Tax laws change almost constantly. That’s why it makes so much sense to do an annual review of tips that can keep tax bills as low as possible. Fortunately, there are several effective tactics for minimizing your obligation in 2023, including using the QBI, the qualifying business income deduction. What other approaches are worth learning about? Filing on time and taking advantage of automatic extensions are two methods that millions of working people turn to every year for financial relief.

In most cases, it’s worth the cost of hiring a paid preparer who can double-check all deductions and entries on the official documents before transmitting them to the authorities. Finally, the IRS has multiple payment plans available for those who don’t have enough available cash to cover their entire bill at the time of filing.
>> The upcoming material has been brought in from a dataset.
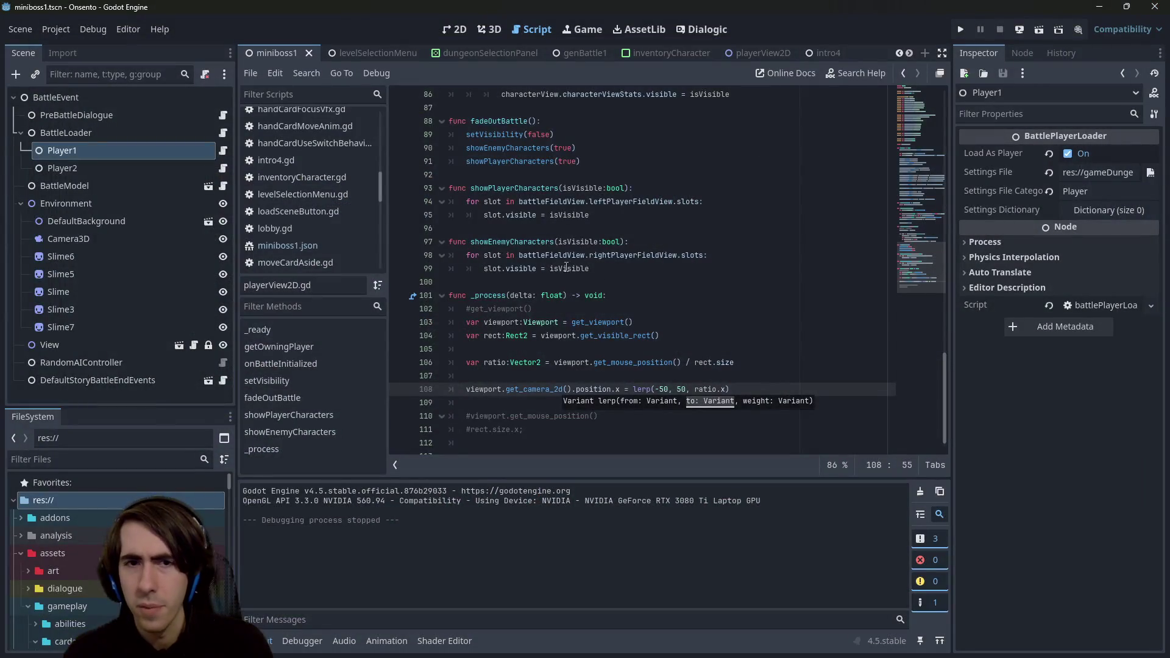
Step: Remove the blank lines and #get_viewport() comment in _process and make room above it
left_click(781, 382)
Here are more details that can help you minimize your 2023 tax bill.

Use QBI for Real Estate Investing

If you are a real estate investor, operate a business, or have an LLC, the qualified business income deduction can save you big bucks. QBI came into existence in 2017 as part of a large package of taxation legislation. It’s imperative to learn the basics of the deduction because it allows tax filers to write off up to 20% of their adjusted gross income and thus pay less in taxes.
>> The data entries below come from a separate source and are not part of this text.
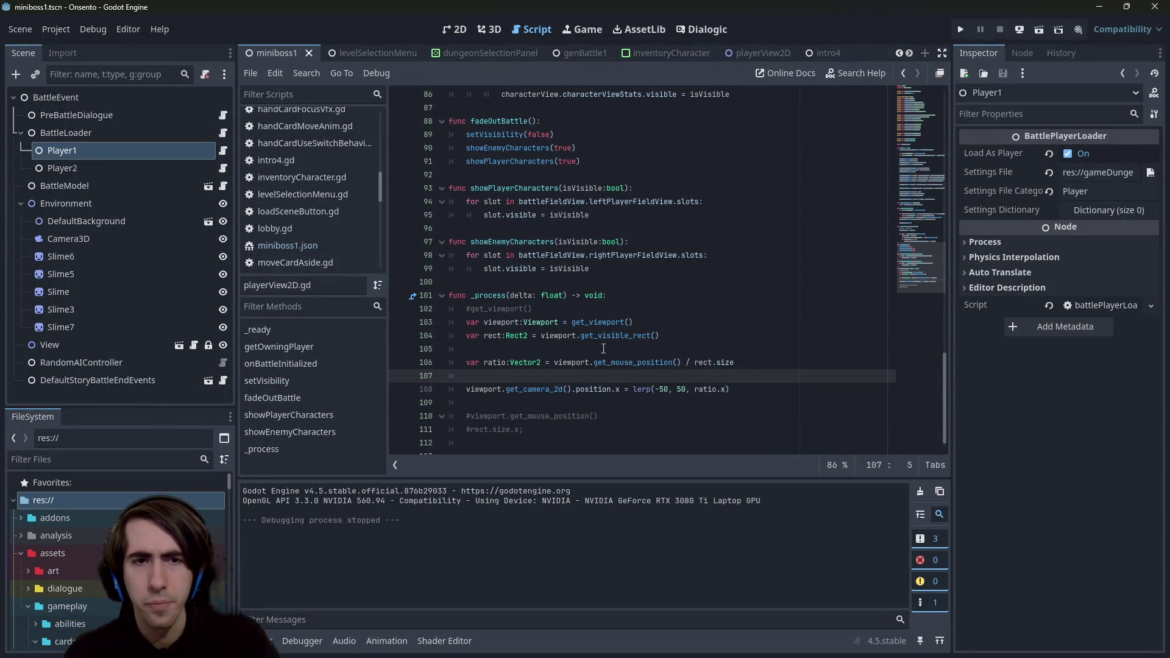
key("BackSpace")
key("Up")
key("BackSpace")
key("BackSpace")
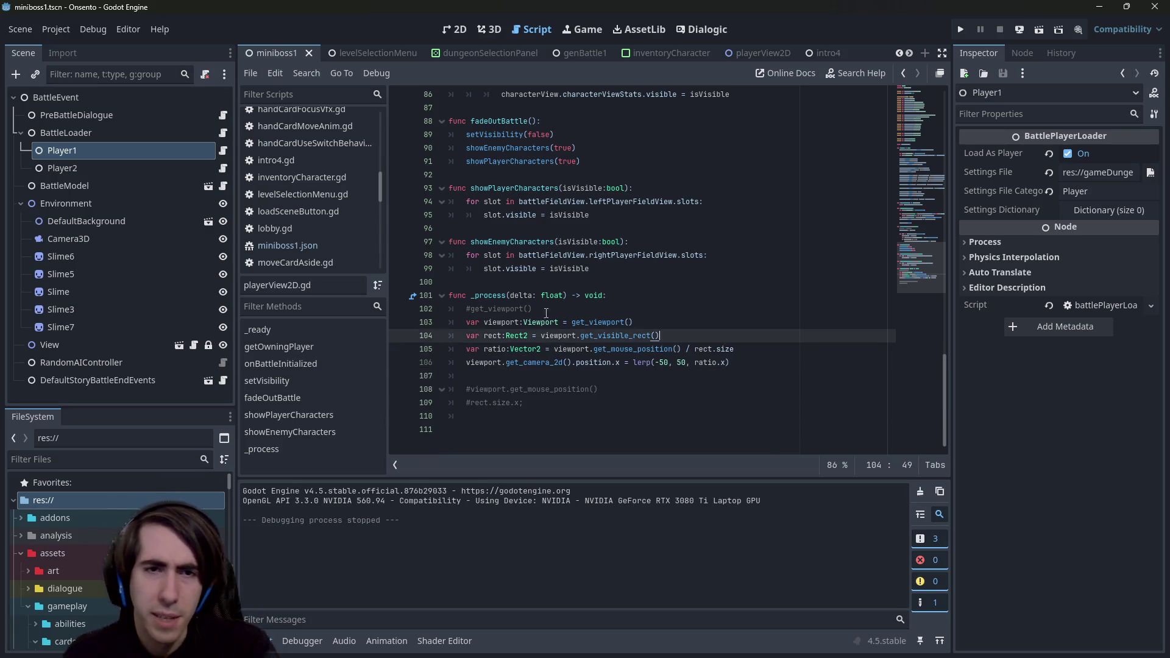
key("Up")
key("Up")
key("shift+Up")
key("shift+End")
key("BackSpace")
key("Home")
key("Return")
key("Return")
key("Up")
key("Up")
Keep in mind that it only applies to pass-through entities like sole proprietorships, LLCs, S corps, and partnerships. What’s the wisest way to get started? Review a guide that explains the ins and outs of QBI so you can see whether you can use it to slice tax bills by a substantial amount. While the deduction can’t reduce self-employment tax, it can significantly add to the standard deduction amount, which means there’s no need to itemize to take advantage of QBI.

File On Time

Filing late is one of the avoidable errors that, unfortunately, many people make. Even if you are unable to pay the entire amount owed each year, go ahead and file the return and let the IRS bill you for the payment. Expect to pay interest on amounts owed along with a late payment penalty. However, by filing on time, you’ll avoid an additional charge for failure to file in a timely manner.

Use a Payment Plan

The government allows individuals to set up payment plans that run, on average, three years or less. Modest interest is charged, but the option can be a lifesaver for those trying to get out of debt, save for a large purchase, or simply those on a budget. Contact the IRS by phone and speak to a live person to set up a plan.
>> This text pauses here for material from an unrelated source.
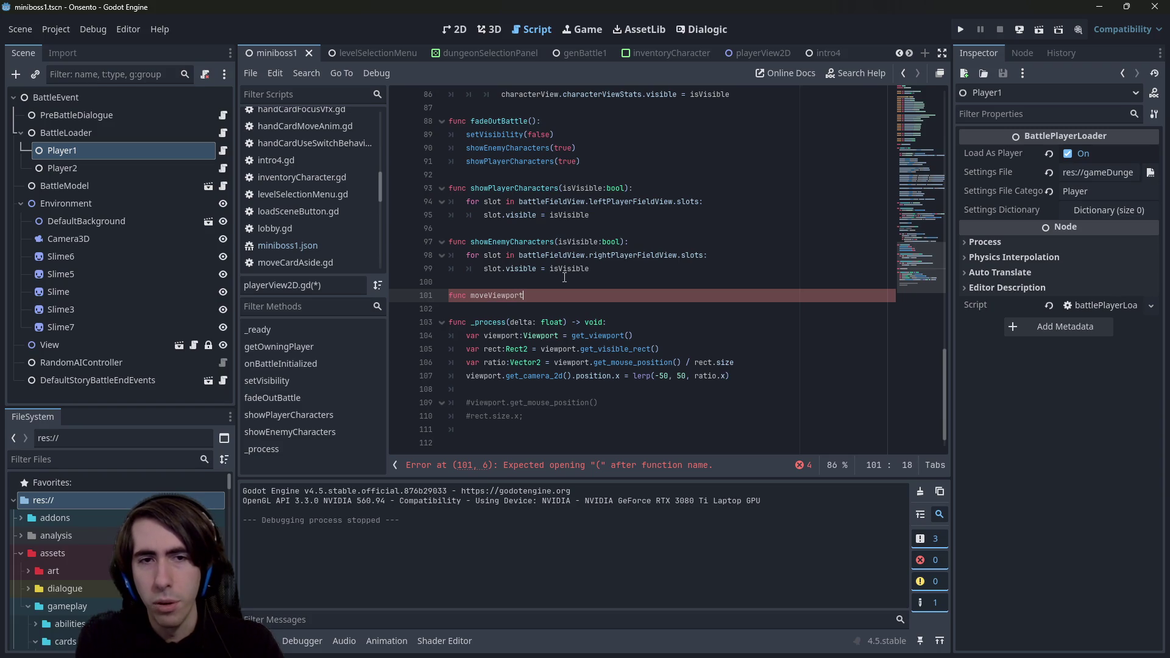
type("BasedOnMouse():")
There’s an Automatic Extension of Time to File

If you need extra time to file, take advantage of an automatic 6-month extension. Note that this is not an extension for payment. If necessary, tell your accountant that you want to pay the amount owed but don’t want to file a return immediately. They’ll calculate your obligation, and you can send a check to the government.  When filing via an extension you experience a convenient way to send a complete return within six months of the original due date.